== WHAT TO PRODUCE ==
The required lines are those that contain "Left"; pull them out of the data and copy them.

---------- TASK INPUT ----------

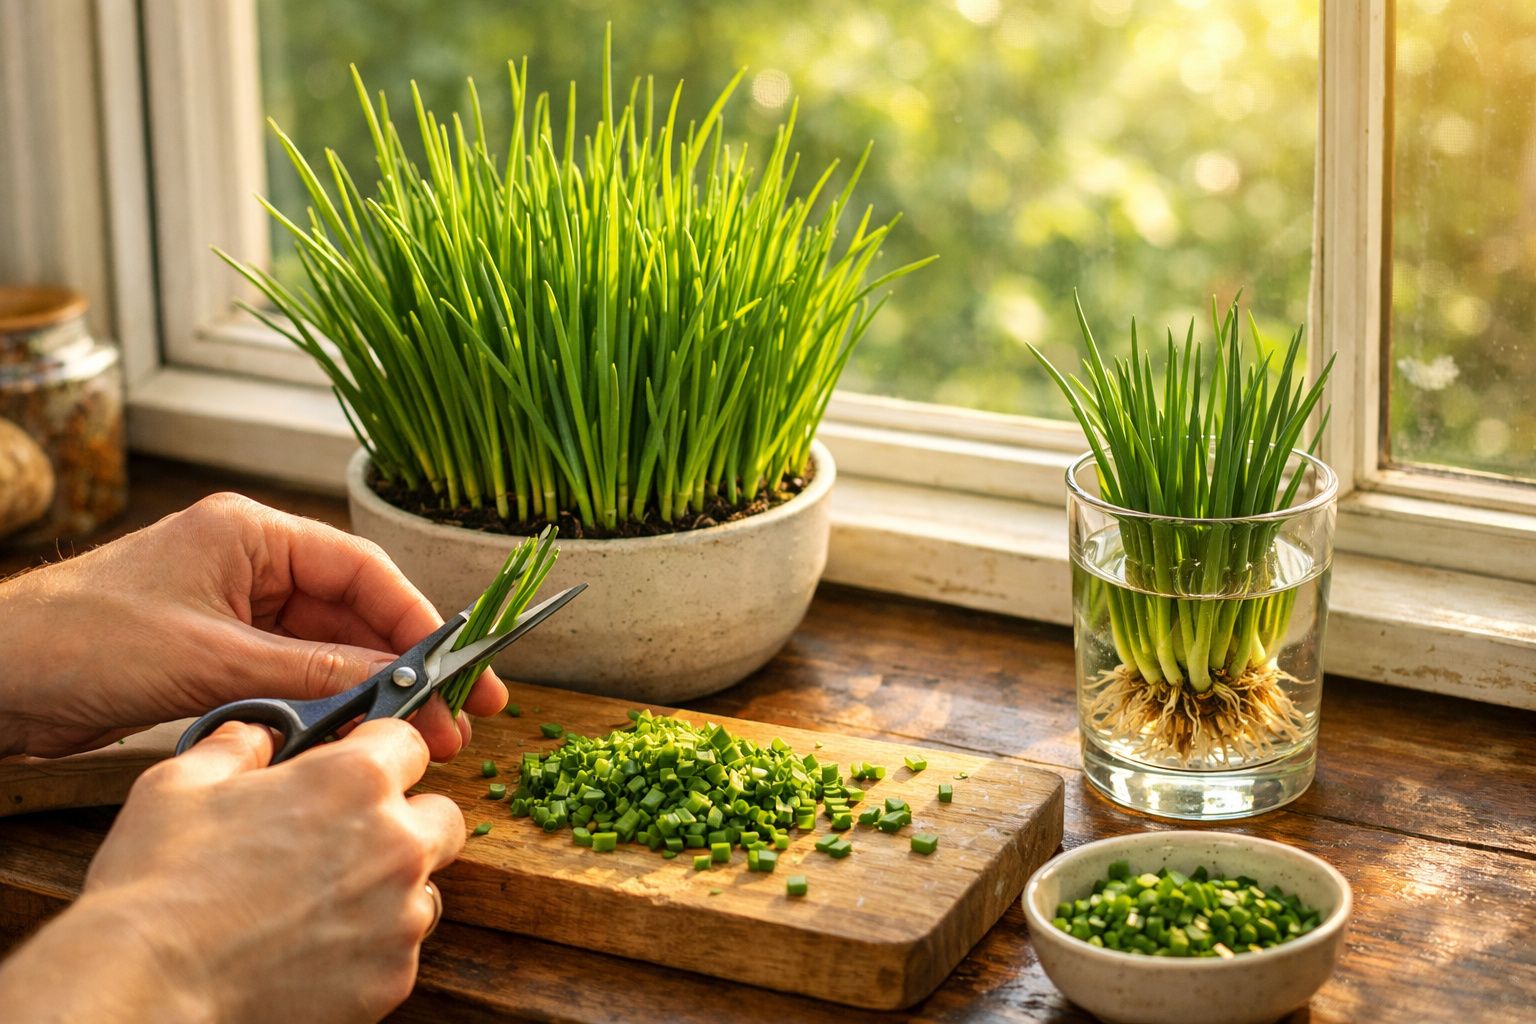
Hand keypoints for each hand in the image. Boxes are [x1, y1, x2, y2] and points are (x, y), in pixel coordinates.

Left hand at [0, 492, 503, 758]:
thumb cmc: (80, 641)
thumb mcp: (210, 657)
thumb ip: (311, 670)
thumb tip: (395, 685)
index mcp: (252, 535)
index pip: (360, 570)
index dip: (416, 620)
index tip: (458, 667)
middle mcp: (251, 566)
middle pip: (352, 615)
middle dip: (403, 668)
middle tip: (456, 719)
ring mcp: (233, 612)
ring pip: (326, 651)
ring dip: (368, 695)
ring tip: (417, 740)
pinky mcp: (215, 655)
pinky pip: (291, 679)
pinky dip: (323, 708)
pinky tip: (353, 740)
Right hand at [0, 720, 463, 1022]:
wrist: (145, 990)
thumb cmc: (158, 885)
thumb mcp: (181, 783)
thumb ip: (238, 746)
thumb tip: (257, 734)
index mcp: (356, 781)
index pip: (410, 743)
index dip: (382, 751)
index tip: (362, 764)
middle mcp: (395, 843)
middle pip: (440, 816)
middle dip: (406, 820)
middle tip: (350, 838)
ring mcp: (400, 916)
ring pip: (424, 888)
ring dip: (388, 889)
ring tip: (319, 902)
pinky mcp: (392, 978)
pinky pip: (398, 951)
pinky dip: (368, 948)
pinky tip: (312, 949)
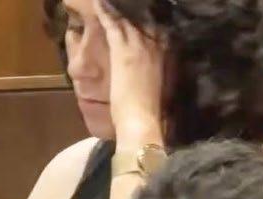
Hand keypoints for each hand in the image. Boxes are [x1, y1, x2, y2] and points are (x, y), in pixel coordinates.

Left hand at [94, 1, 166, 147]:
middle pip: (142, 20)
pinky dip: (105, 13)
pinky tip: (98, 3)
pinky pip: (113, 25)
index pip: (155, 30)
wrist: (142, 121)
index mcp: (164, 56)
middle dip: (131, 10)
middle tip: (123, 1)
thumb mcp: (155, 87)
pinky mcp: (122, 51)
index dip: (145, 20)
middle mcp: (154, 47)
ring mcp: (138, 47)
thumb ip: (152, 73)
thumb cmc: (148, 111)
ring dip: (116, 7)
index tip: (140, 12)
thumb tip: (146, 70)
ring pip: (126, 19)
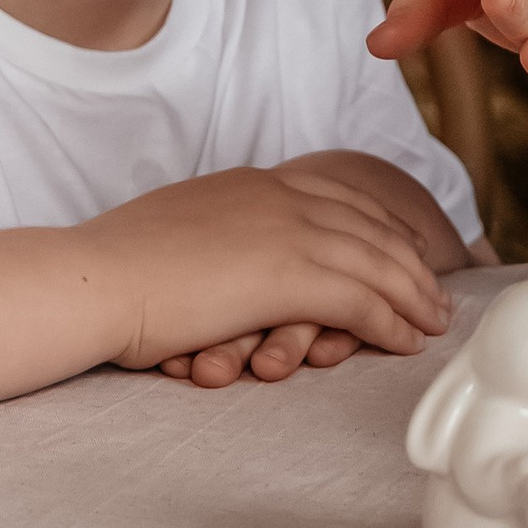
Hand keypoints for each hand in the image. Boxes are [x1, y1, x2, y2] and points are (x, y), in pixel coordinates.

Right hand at [100, 162, 452, 375]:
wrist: (91, 279)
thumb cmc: (114, 270)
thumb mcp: (175, 233)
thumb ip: (216, 236)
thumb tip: (220, 255)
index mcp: (253, 183)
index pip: (339, 198)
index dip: (379, 227)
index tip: (403, 250)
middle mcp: (280, 197)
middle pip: (371, 227)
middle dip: (411, 263)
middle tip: (436, 294)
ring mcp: (289, 231)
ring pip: (379, 264)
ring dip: (415, 297)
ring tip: (435, 324)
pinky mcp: (291, 275)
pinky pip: (364, 301)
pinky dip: (393, 324)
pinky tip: (408, 343)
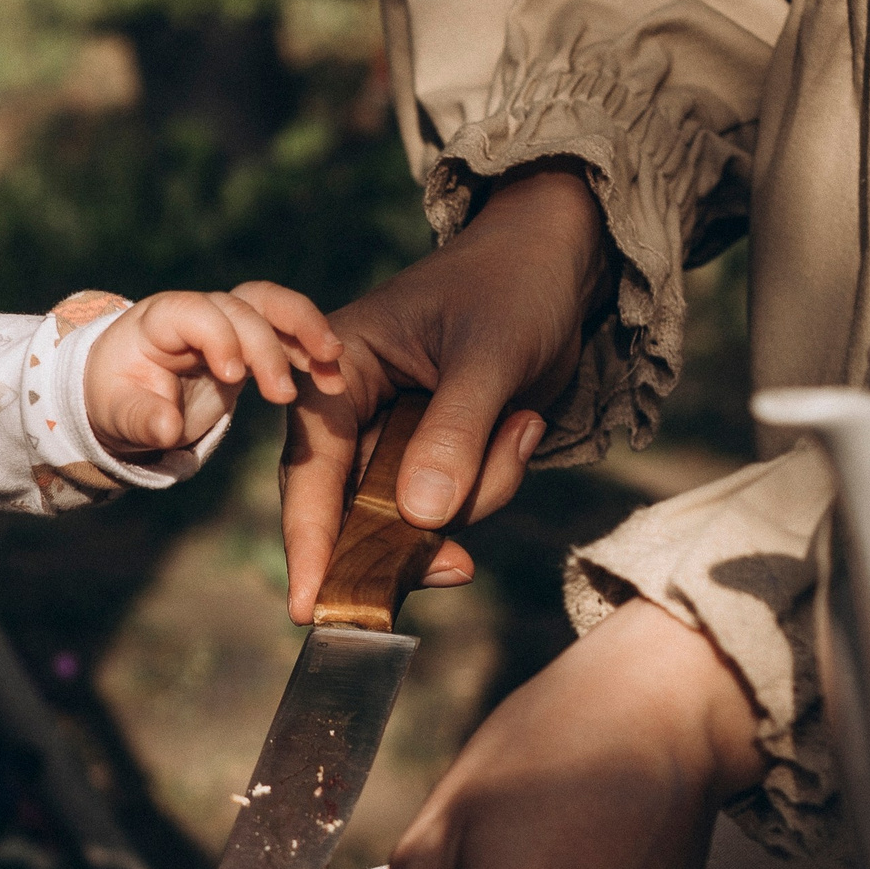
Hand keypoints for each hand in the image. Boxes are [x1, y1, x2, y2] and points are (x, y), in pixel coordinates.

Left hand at [81, 282, 343, 455]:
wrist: (128, 393)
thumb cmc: (118, 399)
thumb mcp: (119, 414)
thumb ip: (142, 420)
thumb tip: (167, 431)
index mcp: (161, 320)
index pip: (197, 312)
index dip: (219, 337)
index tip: (233, 376)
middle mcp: (200, 311)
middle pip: (243, 307)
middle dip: (267, 346)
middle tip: (284, 395)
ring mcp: (228, 323)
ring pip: (273, 307)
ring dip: (306, 330)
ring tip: (333, 364)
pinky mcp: (250, 343)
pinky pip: (287, 334)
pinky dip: (311, 352)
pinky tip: (334, 380)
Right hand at [282, 165, 609, 622]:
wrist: (560, 261)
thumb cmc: (513, 285)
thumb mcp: (489, 356)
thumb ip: (454, 435)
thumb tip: (419, 518)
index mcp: (336, 369)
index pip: (311, 467)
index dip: (309, 541)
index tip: (313, 607)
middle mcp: (350, 409)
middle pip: (355, 510)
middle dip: (410, 534)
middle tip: (457, 566)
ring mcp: (392, 437)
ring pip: (411, 516)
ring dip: (476, 493)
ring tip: (521, 425)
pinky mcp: (432, 455)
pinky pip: (451, 505)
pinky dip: (490, 485)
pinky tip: (522, 430)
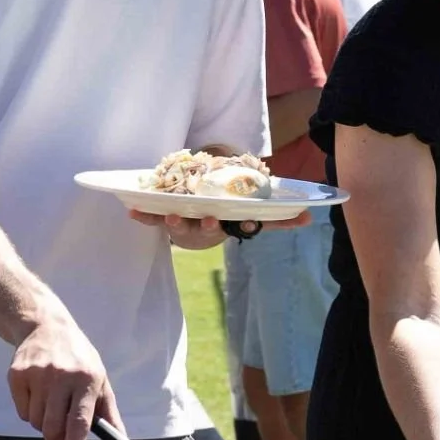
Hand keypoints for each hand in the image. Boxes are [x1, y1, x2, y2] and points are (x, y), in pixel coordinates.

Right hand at [8, 311, 115, 439]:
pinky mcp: (17, 375)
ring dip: (44, 425)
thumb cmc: (78, 357)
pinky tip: (38, 396)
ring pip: (36, 422)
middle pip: (53, 426)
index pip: (79, 420)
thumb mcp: (100, 378)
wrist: (46, 326)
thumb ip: (108, 411)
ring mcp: (36, 375)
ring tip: (52, 408)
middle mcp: (61, 376)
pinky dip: (30, 413)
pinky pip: (22, 412)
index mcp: (86, 379)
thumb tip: (120, 438)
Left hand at [127, 207, 313, 247]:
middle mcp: (201, 228)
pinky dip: (142, 216)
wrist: (199, 225)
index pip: (228, 228)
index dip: (229, 226)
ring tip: (170, 213)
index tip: (229, 222)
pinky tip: (130, 210)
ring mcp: (182, 224)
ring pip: (176, 225)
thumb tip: (308, 218)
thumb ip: (278, 219)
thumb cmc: (228, 218)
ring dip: (171, 221)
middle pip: (201, 229)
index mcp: (222, 226)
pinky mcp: (164, 219)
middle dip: (202, 225)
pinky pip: (152, 218)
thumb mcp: (253, 218)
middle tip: (206, 218)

----------

== EXPECTED ANSWER ==
Left hand at [0, 492, 503, 758]:
Left hand at [94, 1, 166, 147]:
Left hand at [81, 282, 343, 455]:
Left hand at [127, 207, 313, 247]:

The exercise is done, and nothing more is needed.